Les différents types de coûts : choisir le calcul adapté

Coût comptable, coût Champsaur, coût de production existant, coût installations futures : quel indicateur utiliser ?

Il règne une grande confusion dans l’utilisation des indicateurs lors des débats sur l’énergie. La porte est alors grande ouverte aux simplifications abusives et aux manipulations.

Il existe plusieurs façons de calculer les coûts, parce que la question posée peut être différente.

Veut-on calculer le coût de production en tenant compte de la part des équipements payés ?
Il faut utiliser le coût comptable complet


Veut-on calculer le coût de production de la prochaine unité, pour un équipement donné et à un moment précis ?
Il faut utiliser le coût marginal de court terme


Veut-on connaître le coût d’une filière énergétique  ?

Il faut utiliser le coût moyen de production, que le rapport de la Cour des Comptes appelle le coût courant économique. Seul ce type de calcul permet de comparer des énergies entre elles.

Voici un tableau qui récapitule les différents types de coût :

 

Source : Dumont / 23dd.fr

Quel type de coût pour répondre à quelle question ?

Question posée

Type de coût

Fonction

Variantes / remarques

Confusions à éviter

À quel prix moyen dois-je vendre aujourd’hui pour assurer l’équilibre des comptes (ou un bénéfice) sur le long terme ?

Coût comptable complet

Permet de calculer un coût de production moyen compte tenu des équipements payés, et éventuellement des investissements à faire pour assurer la pérennité de la production

Le coût varie selon que l’on prend en compte ou non des coûts futurs de maintenance ou de renouvellement de l’outil de production. Plusieurs variantes selon l’échelle de temps à laquelle on se réfère.

— Ne permet pas de connaître le coût moyen de production
— Ne permet pas de comparer le coût des filières énergétiques
— Dépend de l’historique des amortissements
— Évolue en fonction de la situation dans la durée de vie de l’installation.

Puis-je pratiquer des tarifs spéciaux sur le court terme ?

Combien me coûte à chaque instant un kWh produit dans chaque centrale ? Comment optimiser l’utilisation de mon parc de production  ?

Coût marginal de court terme (ou coût variable)

— Calculer un prix de vente à court terme

— gérer le réseau de ses outils de production.

— Ne pas confondre avec le coût marginal de long terme, qui prend en compte le renouvellement du capital.
— Les chiffres peuvent être très bas le coût du capital n’est pas pris en compte.
— Il dépend du moment et de chaque outil à la minute près puisqu’il dépend des capacités immédiatement disponibles.

Extraits de données
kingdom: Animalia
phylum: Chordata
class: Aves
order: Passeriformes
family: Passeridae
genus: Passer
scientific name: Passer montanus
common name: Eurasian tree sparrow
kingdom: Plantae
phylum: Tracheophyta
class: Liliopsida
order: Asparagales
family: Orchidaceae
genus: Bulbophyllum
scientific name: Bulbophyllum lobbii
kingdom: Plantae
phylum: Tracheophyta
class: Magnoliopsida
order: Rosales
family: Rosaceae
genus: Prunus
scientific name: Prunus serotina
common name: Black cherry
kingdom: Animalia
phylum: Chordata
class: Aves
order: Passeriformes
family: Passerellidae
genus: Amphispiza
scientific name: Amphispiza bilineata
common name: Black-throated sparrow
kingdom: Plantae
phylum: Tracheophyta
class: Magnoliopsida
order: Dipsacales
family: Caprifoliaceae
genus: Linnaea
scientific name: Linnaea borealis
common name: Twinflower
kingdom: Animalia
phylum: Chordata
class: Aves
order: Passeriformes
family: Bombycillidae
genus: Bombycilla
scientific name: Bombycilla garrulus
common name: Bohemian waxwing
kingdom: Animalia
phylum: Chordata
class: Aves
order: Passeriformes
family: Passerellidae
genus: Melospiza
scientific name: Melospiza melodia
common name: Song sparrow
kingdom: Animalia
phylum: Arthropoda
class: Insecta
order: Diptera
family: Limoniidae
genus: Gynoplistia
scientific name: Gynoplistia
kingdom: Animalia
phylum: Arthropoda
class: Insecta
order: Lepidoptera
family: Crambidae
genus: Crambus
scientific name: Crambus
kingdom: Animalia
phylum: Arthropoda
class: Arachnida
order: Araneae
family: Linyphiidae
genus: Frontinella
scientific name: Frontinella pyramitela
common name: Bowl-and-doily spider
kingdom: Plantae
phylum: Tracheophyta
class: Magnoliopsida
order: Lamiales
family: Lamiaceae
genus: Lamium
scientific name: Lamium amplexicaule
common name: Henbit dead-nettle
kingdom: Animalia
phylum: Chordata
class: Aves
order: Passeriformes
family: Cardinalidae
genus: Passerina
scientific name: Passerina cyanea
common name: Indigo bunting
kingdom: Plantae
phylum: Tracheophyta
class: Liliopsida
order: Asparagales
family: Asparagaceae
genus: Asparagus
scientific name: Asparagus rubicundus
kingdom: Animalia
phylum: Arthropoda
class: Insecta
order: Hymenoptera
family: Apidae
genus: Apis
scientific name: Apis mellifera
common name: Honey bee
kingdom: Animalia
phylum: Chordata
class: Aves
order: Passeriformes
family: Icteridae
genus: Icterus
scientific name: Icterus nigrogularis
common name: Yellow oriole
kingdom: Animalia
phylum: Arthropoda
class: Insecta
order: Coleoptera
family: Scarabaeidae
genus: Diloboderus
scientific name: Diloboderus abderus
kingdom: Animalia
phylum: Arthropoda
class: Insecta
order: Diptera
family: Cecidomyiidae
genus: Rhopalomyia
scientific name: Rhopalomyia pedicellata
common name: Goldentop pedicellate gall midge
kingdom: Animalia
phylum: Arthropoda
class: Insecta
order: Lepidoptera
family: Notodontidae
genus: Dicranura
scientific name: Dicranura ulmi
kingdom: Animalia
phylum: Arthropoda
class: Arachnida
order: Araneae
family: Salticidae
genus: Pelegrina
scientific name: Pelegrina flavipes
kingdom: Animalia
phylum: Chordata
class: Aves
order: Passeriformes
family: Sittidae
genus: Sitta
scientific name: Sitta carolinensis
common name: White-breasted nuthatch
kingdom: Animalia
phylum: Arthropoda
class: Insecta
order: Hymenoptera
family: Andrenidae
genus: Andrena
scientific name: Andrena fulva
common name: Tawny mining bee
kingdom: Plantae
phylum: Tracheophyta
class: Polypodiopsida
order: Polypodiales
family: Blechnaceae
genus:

Problème à résoudre
Traduisez en anglais cette phrase de l'extrait fourni : « Il existe plusieurs façons de calculer les coûts, parce que la question posée peut être différente. » Le matériel ci-dessus provient d'une autre source que l'extrait.

Réponse proposée
There are several ways to calculate costs, because the question being asked may be different.